#### Work instructions:
Beginning at the line that holds "focal_35mm: 51", restate each line exactly through the final line of the records. Include both of those lines.

(Material provided Opens)

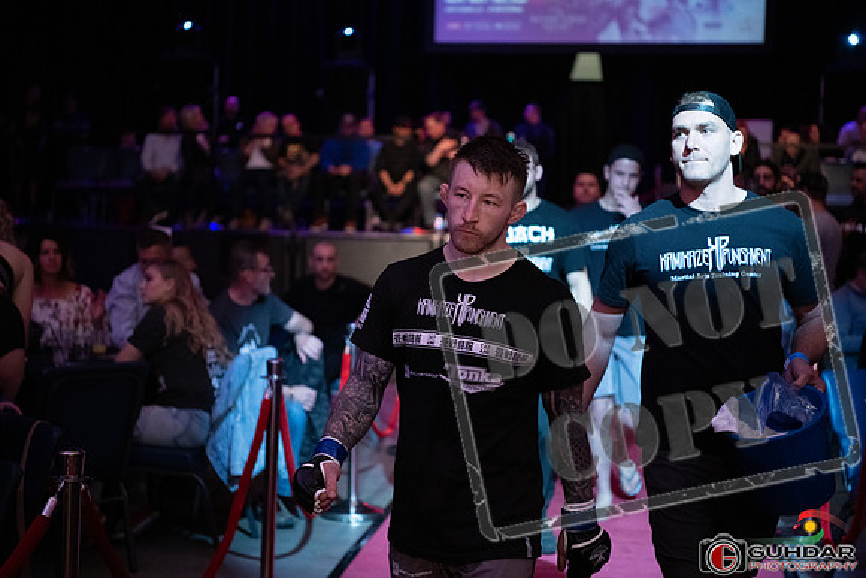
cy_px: 289
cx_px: 433
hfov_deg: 28.8
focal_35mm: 70
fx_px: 1684
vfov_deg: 19.5
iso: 3200
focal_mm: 70
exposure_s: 1/500
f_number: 2.8
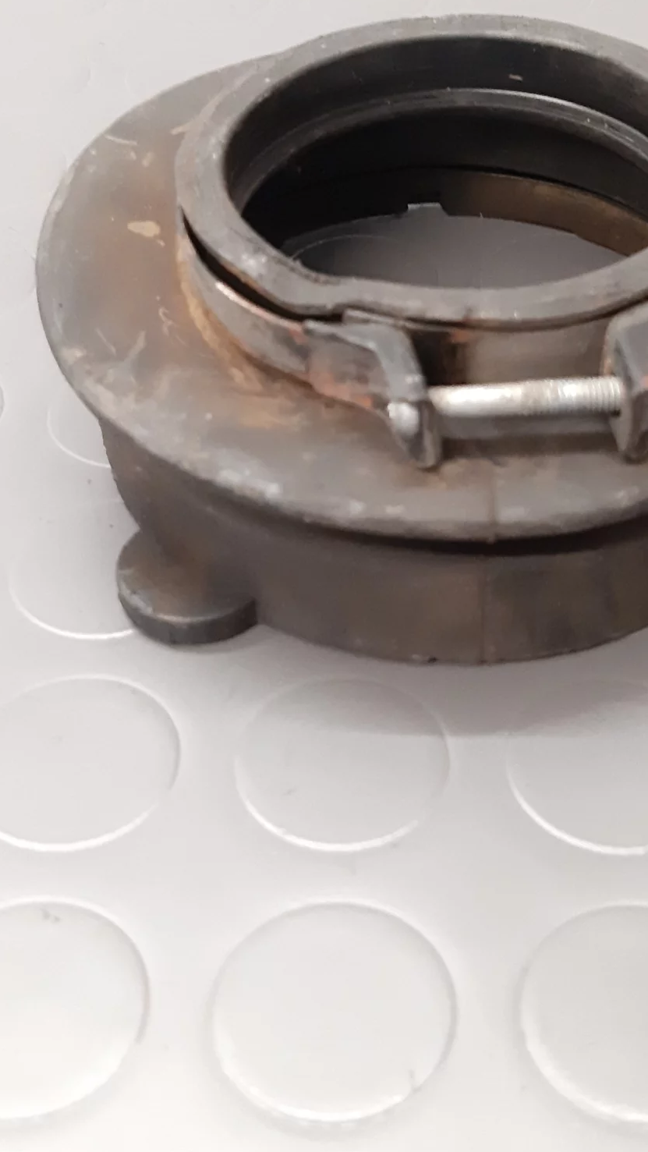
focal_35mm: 51
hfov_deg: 23.5
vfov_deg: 40.5
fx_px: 1558
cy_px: 526
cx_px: 361
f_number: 1.7
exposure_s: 1/25
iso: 500
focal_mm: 3.93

(Material provided Closes)

#### Task response:
focal_35mm: 51
hfov_deg: 23.5
vfov_deg: 40.5
fx_px: 1558
cy_px: 526
cx_px: 361
f_number: 1.7
exposure_s: 1/25
iso: 500
focal_mm: 3.93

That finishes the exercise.